Robert Gordon FRSE (5 May 1786 – 21 October 1853) was a Scottish minister and author. Originally prominent in the Church of Scotland, and serving as Moderator of the General Assembly in 1841, following the Disruption of 1843 he joined the Free Church of Scotland and became a prominent figure in that church.

He was the inventor of a self-registering hygrometer.

==Life==
He was born 5 May 1786 at Old Crawfordton, Glencairn, Dumfriesshire, the son of John Gordon, parish schoolmaster, and his wife, Janet McAdam. He was educated at Tynron school. Aged 15, he was appointed parish teacher at Kirkland School, in place of his father, who had died some years before. He then taught mathematics at Perth Academy.

Gordon then decided to enter the ministry. He initially studied Divinity at the University of Edinburgh, then in 1809 transferred to Marischal College, Aberdeen, where he graduated BD around 1806. After holding several tutorships, he was licensed by the presbytery of Perth on 27 July 1814, and was ordained as minister of the Church of Scotland at Kinfauns Parish Church on 12 September 1816.

• [Using the information]:
A) Name every school, academy, university or college mentioned in the Robert Gordon biography.
B) Answer these from the Robert Gordon biography:
(i) In what year did he serve as Moderator of the General Assembly?
(ii) What instrument did he invent?
(iii) What were the names of his parents?

• [Dataset content]:
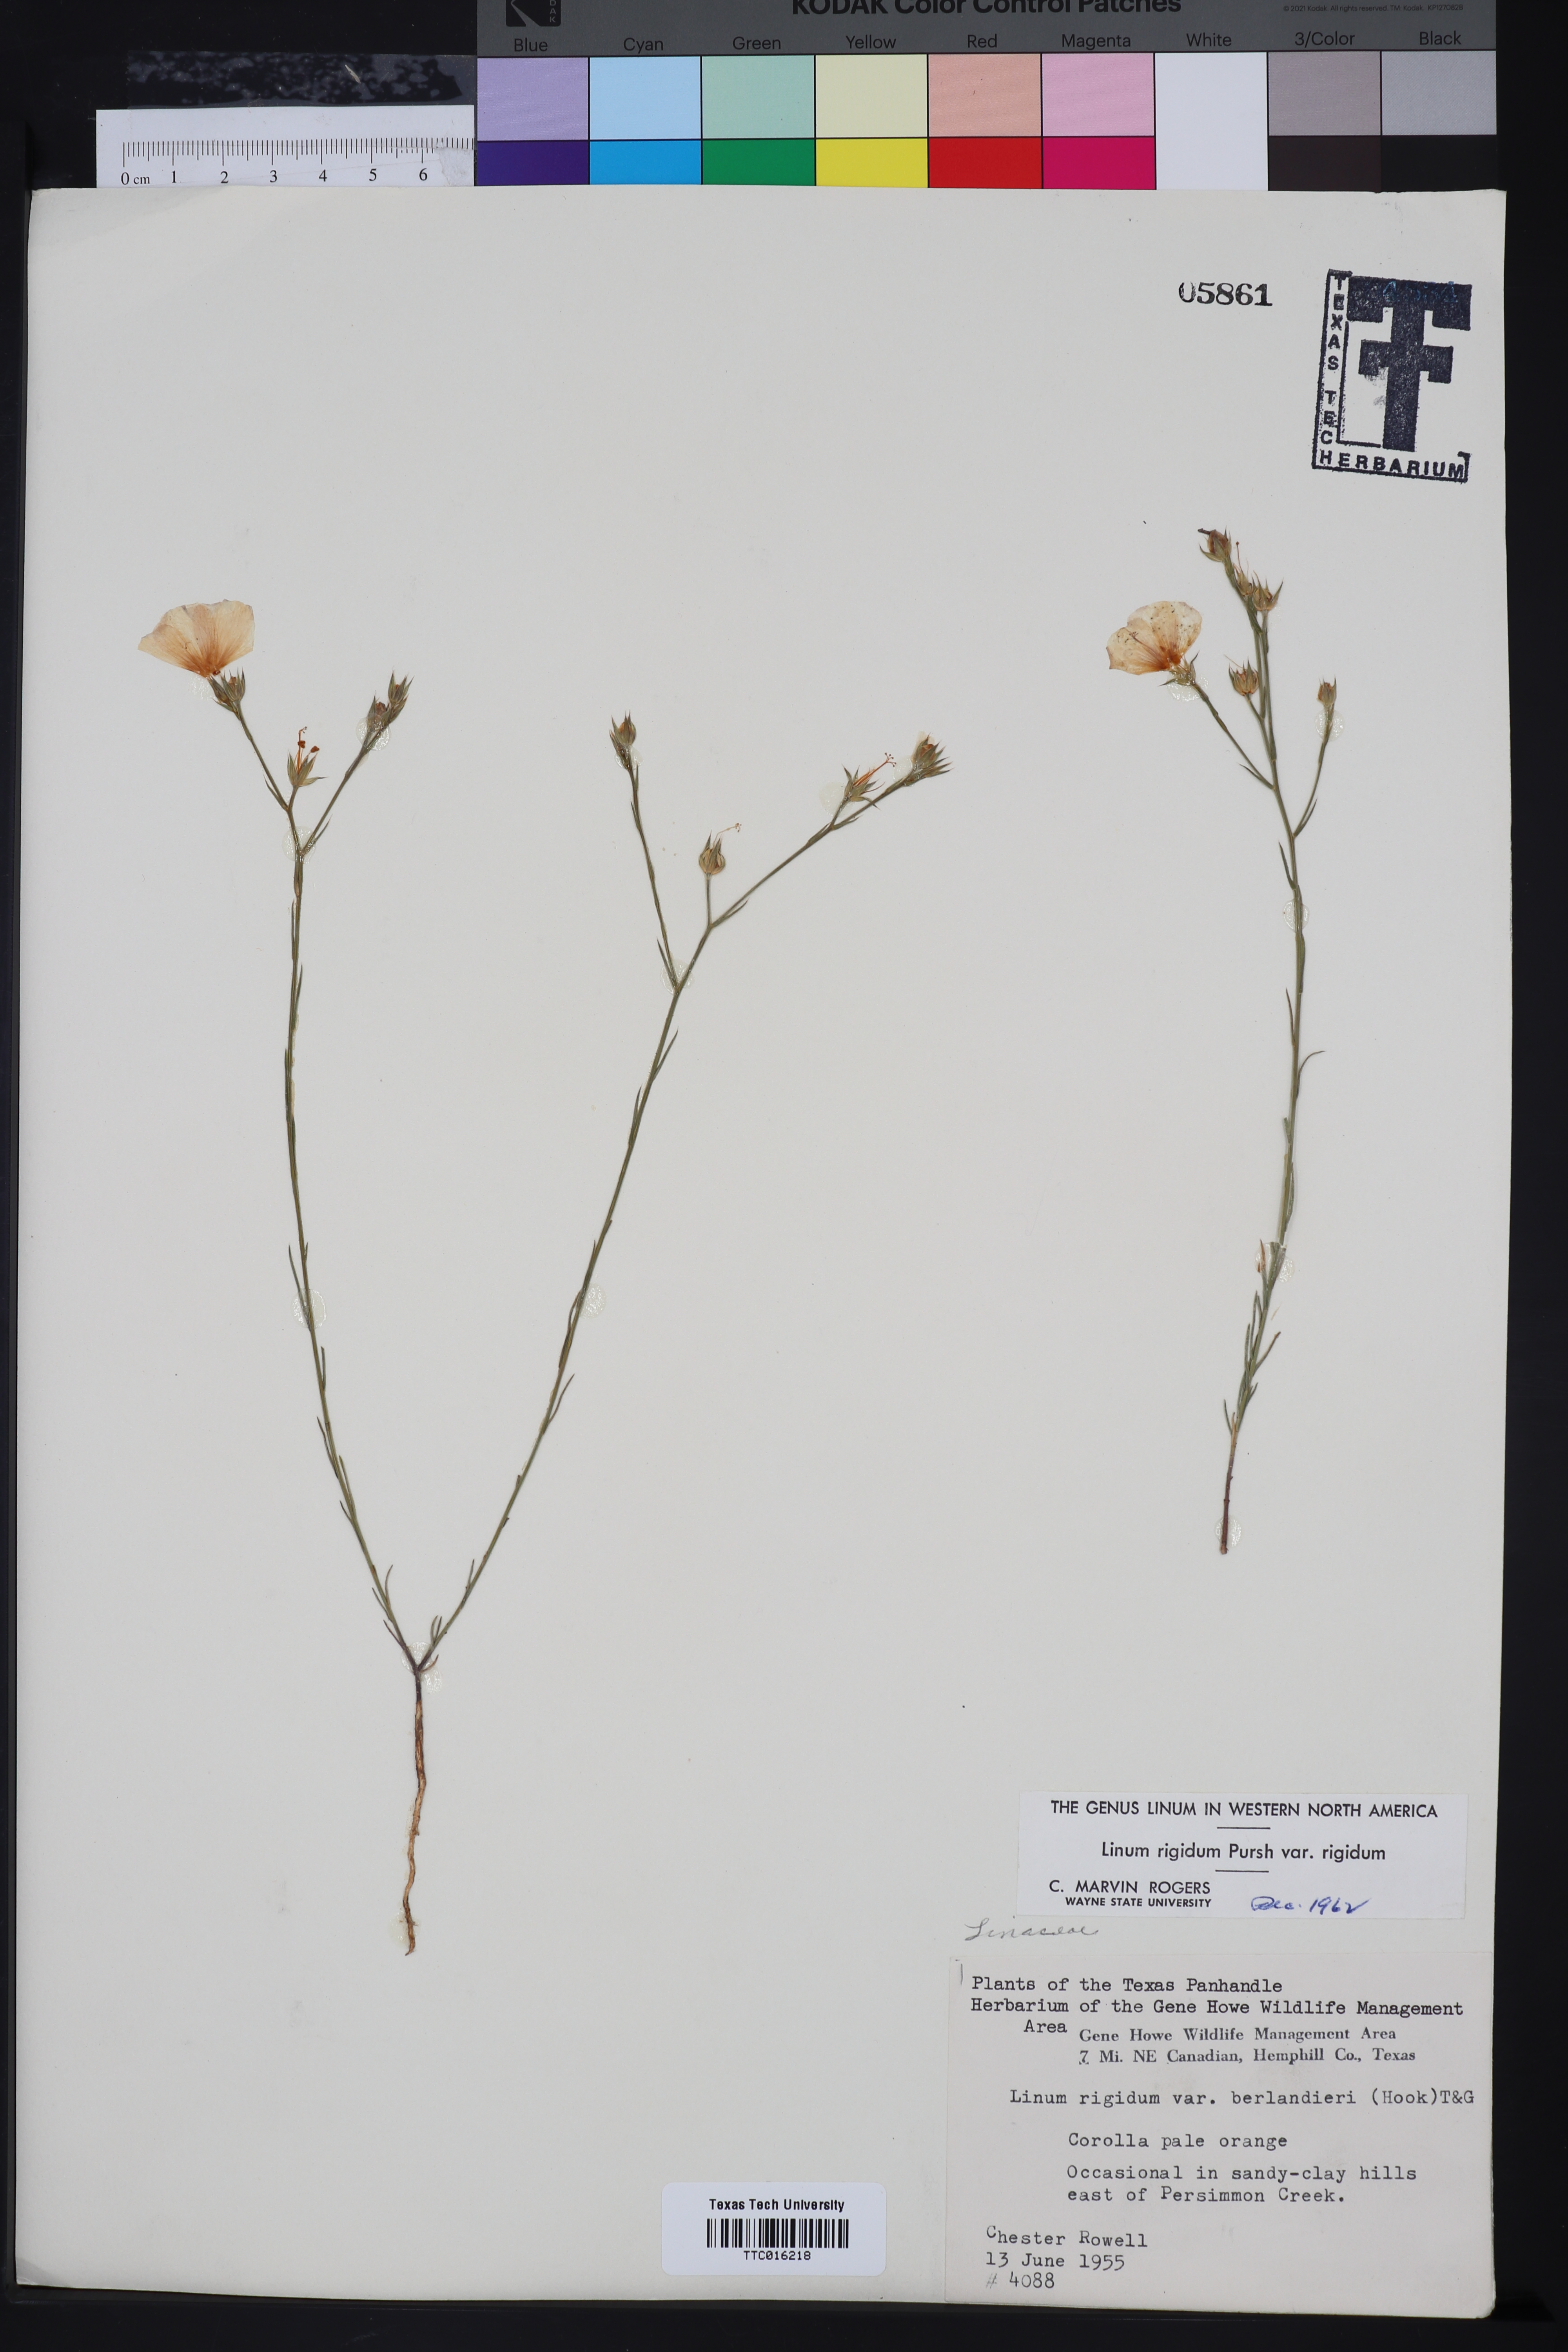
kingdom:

• [List of answers]:
A) Tynron school, Kirkland School, Perth Academy, the University of Edinburgh, Marischal College (Aberdeen)

B)
(i) 1841
(ii) A self-registering hygrometer
(iii) John Gordon and Janet McAdam